January 21st
Today I learned an alternative proof of Wilson's theorem, from group actions. The main result is something called the $p$-group fixed point theorem, from here . Namely, if a finite $p$-group $G$ acts on a set $X$ then the set of fixed points $X^G$ satisfies\[|X|\equiv\left|X^G\right|\pmod p.\]This follows directly from the class equation. Quickly, for $x\in G,$ we can biject cosets in $G/\op{Stab}_x$ with elements in the orbit $Gx$ (explicitly, $g\op{Stab}_x\mapsto gx$), we see that\[|X|=\sum_{\text{orbits }Gx}|Gx|=\sum_{\text{orbits }Gx}[G:\op{Stab}_x]=\sum_{\text{orbits }Gx}\frac{|G|}{|\op{Stab}_x|}.\]Now, $|\op{Stab}_x|$ divides $|G|$ and is therefore a power of $p,$ so $|G|/|\op{Stab}_x|$ is as well. So this is divisible by $p$ unless it is equal to $1,$ in which case $|Gx|=1$ exactly describes $x\in X^G,$ so $1\cdot\left|X^G\right|$ exactly measures the perturbations$\pmod p.$
Anyways, let's kill Wilson's theorem with our new black magic.
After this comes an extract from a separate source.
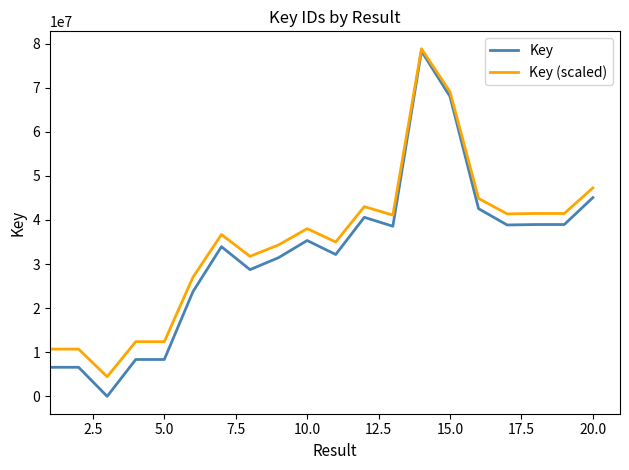

Which series has the widest spread of values?

Key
We need to talk about $(p-1)!\pmod p,$ so we would like to make a set $X$ with size $(p-1)!.$ We can get a $p!$ by taking permutations of $\FF_p,$ but to get down to $(p-1)!,$ we need to divide out that factor of $p.$ The way we do this is by identifying the permutations\[(a_1,\ldots,a_p)\sim(a_1+k,\ldots,a_p+k)\]for any $(a_1,\ldots,a_p)\in S_p$ and $k\in\FF_p.$ Here the notation $(a_1,\ldots,a_p)$ denotes the permutation $n\mapsto a_n.$ So we define\[X=S_p/\sim,\]where $\sim$ is defined as above. One way to look at this is as fixing the last element: there is exactly one $k$ which will take $a_p=0,$ for example. However, we would like to make a $p$-group act on this thing, so having $p$-tuples makes it natural to make $G:=\ZZ/p\ZZ$ act on $X$ by shifts, like\[[n]_p\cdot(a_1,\ldots,a_p)=(a_{1+n},\ldots,a_{p+n}),\]where indices are taken$\pmod p.$
It remains to compute the number of fixed points of this action. Well, a permutation will be fixed as long as\[(a_1,\ldots,a_p)\sim(a_{1+n},\ldots,a_{p+n})\]for each $n\in\ZZ/p\ZZ.$ In fact, because $\ZZ/p\ZZ$ is cyclic, it really suffices to check $n=1,$ so we need a constant $k$ such that\[(a_1,\ldots,a_p)=(a_2+k,\ldots,a_1+k,a_p+k).\]That is, we need $a_\bullet\equiv a_{\bullet+1}+k\pmod p.$ To count the number of such tuples, we note that all tuples are equivalent to one with $a_1=0$ (explicitly, $k=-a_1$), in which case these look like $(0,k,2k,\ldots,(p-1)k).$ Because these tuples need to contain distinct elements, there are only $p-1$ options for $k.$ (All of these work because multiplication by $k$ is a bijection.) Thus, we have $\left|X^G\right|=p-1$ fixed points, which implies\[(p-1)!\equiv(p-1)\equiv-1\pmod p.\]This is Wilson's theorem, so we are done here.